One good practice involve storing the key encrypted under a symmetric authenticated cipher like AES-256-GCM, with a key derived using Argon2 or scrypt from a user-entered passphrase and random salt stored along the cryptogram. PBKDF2 used to be common instead of Argon2 or scrypt, but is no longer considered best practice.
Argon2 is the state of the art, scrypt might still be more commonly available. There is not one definitive best practice, in particular some prefer something standard over something maximally secure, some add pepper on top of salt. Update: and increasingly, two-factor authentication becomes best practice.
If you define something passphrase/password-based, I recommend Argon2id with carefully thought parameters: something that works comfortably on all target platforms, yet provides a serious obstacle to brute-force password search.
Is Argon2 a NIST standard or anything ?
Argon2 was the winner of the password hashing competition. That was not organized by NIST. Argon2 is not NIST-approved, but is cited by NIST here (along Balloon, that I also like; but it seems to have lost momentum after realization that it's claimed advantage over Argon2 is not clear-cut):
- Q-B17: SP 800-63B Section 5.1.1.2, Memorized Secret Verifiers, says that a memory-hard password derivation SHOULD be used. PBKDF2, which is extensively used, is not memory-hard. What are examples of memory-hard functions that meet this requirement?
- A-B17: The text recommends, but does not require, the use of a memory-hard function for password derivation.
NIST considers the security of the hash (one-way) function used in key derivation to be of primary importance, and therefore requires the use of an approved (thoroughly vetted) one-way function in key derivation.
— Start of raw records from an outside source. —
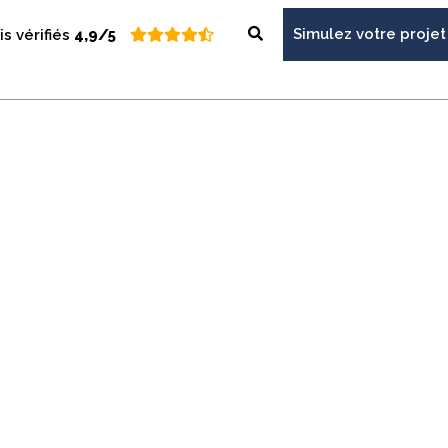
Simulez votre projet
is vérifiés
4,9/5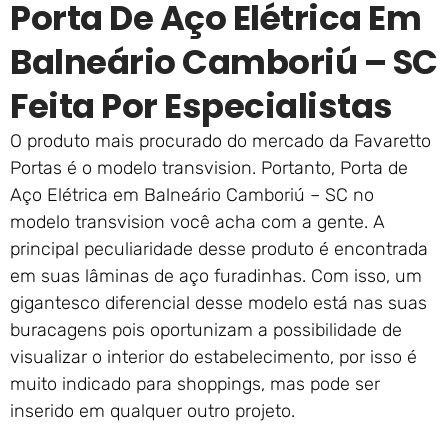
Porta De Aço Elétrica Em
Balneário Camboriú – SC
Feita Por Especialistas
O produto mais procurado do mercado da Favaretto
Portas é o modelo transvision. Portanto, Porta de
Aço Elétrica em Balneário Camboriú – SC no
modelo transvision você acha com a gente. A
principal peculiaridade desse produto é encontrada
em suas lâminas de aço furadinhas. Com isso, um
gigantesco diferencial desse modelo está nas suas
buracagens pois oportunizam a possibilidade de
visualizar o interior do estabelecimento, por isso é
muito indicado para shoppings, mas pode ser
inserido em qualquer outro projeto.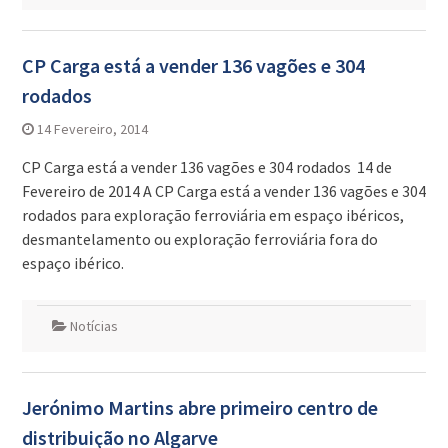
CP Carga está a vender 136 vagões e 304
rodados
14 Fevereiro, 2014
CP Carga está a vender 136 vagões e 304 rodados 14 de
Fevereiro de 2014 A CP Carga está a vender 136 vagões e 304
rodados para exploração ferroviária em espaço ibéricos,
desmantelamento ou exploração ferroviária fora do
espaço ibérico.
Notícias
Jerónimo Martins abre primeiro centro de
distribuição no Algarve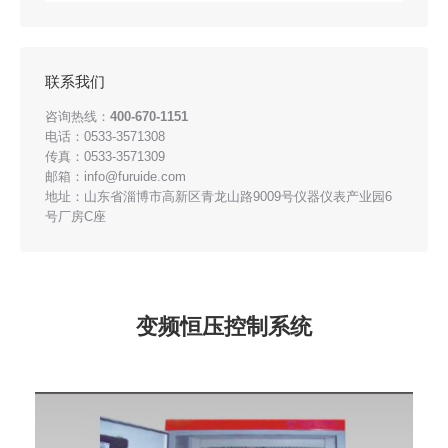
联系我们
咨询热线：
400-670-1151
电话：0533-3571308
传真：0533-3571309
邮箱：info@furuide.com
地址：山东省淄博市高新区青龙山路9009号仪器仪表产业园6
号厂房C座
变频恒压控制系统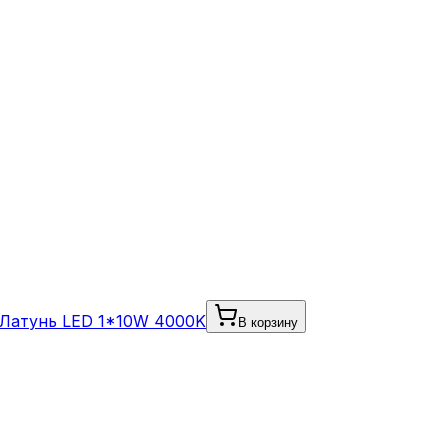
/Латунь LED 1*10W 4000K
В корзину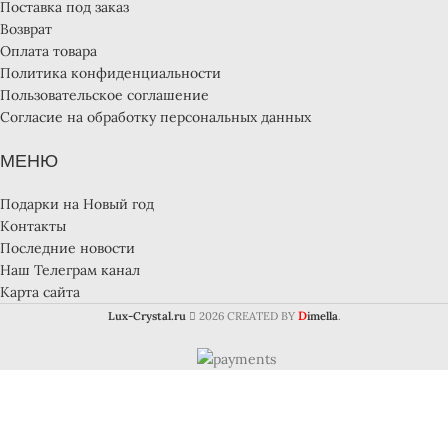
Поставка под заказ
Возврат
Оплата товара
Политика конфиденциальности
Пользовательское соглашение
Согласие на обработку персональных данных
МЕНЮ
Подарки на Новый год
Контакты
Последние новости
Наш Телеграм канал
Карта сайта
D
Lux-Crystal.ru
2026 CREATED BY
imella
.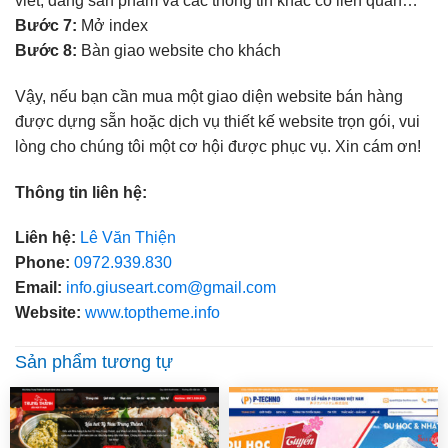
viết, đăng sản phẩm và các thông tin khác có liên quan…
Bước 7:
Mở index
Bước 8:
Bàn giao website cho khách
Vậy, nếu bạn cần mua một giao diện website bán hàng
được dựng sẵn hoặc dịch vụ thiết kế website trọn gói, vui
lòng cho chúng tôi một cơ hội được phục vụ. Xin cám ơn!
Thông tin liên hệ:
Liên hệ:
Lê Văn Thiện
Phone:
0972.939.830
Email:
info.giuseart.com@gmail.com
Website:
www.toptheme.info
Sản phẩm tương tự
BALLOON is a memory-hard and time-hard algorithm that allows the use of an approved underlying one-way function, but unfortunately it has not been widely deployed. Other algorithms such as ARGON2 are memory- and time-hard, but do not use an underlying one-way function that has been thoroughly analyzed.
While PBKDF2 is time-hard but not memory-hard, it is so widely deployed that it is not practical (at this time, anyway) to introduce a requirement for a memory-hard key derivation function, so we have presented this as a recommendation (i.e. “SHOULD”).
The key derivation function is considered less critical than the one-way function that underlies it, so the specification is less prescriptive in this area and does not specify particular algorithms for key derivation.
NIST thus does not yet disavows it's former official recommendation of PBKDF2-HMAC-SHA-1. That's even though it offers little protection in an era where well-funded attackers can use ASICs, or at least FPGAs or GPUs, for password search. It's not clear that this technically untenable position is malicious; that's contrary to NIST's former position about Dual_EC_DRBG, which was clearly intended to promote crypto US intelligence could break.